[Input data Boundary: Start]

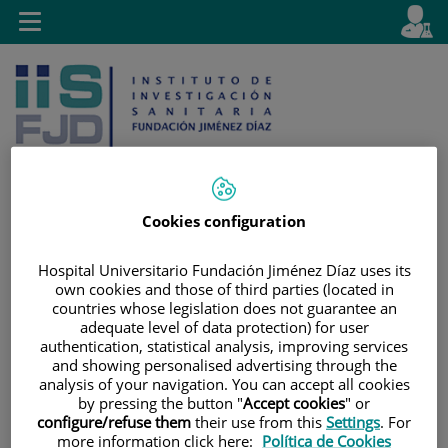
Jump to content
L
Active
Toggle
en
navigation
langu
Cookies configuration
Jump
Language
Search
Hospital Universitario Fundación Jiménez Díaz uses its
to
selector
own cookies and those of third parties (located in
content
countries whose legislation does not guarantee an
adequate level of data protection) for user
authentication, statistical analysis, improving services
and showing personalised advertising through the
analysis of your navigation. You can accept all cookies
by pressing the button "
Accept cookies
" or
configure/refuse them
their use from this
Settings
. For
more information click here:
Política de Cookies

[Input data Boundary: End]
[Input data Boundary: Start]

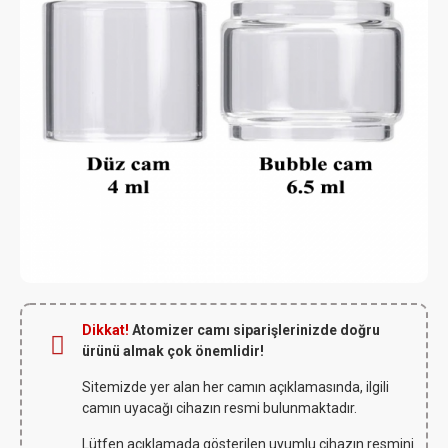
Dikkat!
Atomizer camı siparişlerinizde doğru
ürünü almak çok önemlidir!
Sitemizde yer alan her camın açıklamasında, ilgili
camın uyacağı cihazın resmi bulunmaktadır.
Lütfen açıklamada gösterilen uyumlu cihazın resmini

[Input data Boundary: End]

◆ **Exercise**
From the data above, output only the lines between the line containing "authentication, statistical analysis, improving" and the line containing "Política de Cookies", inclusive, exactly as written.

◆ **Task output**
authentication, statistical analysis, improving services
and showing personalised advertising through the
analysis of your navigation. You can accept all cookies
by pressing the button "
Accept cookies
" or
configure/refuse them
their use from this
Settings
. For
more information click here:
Política de Cookies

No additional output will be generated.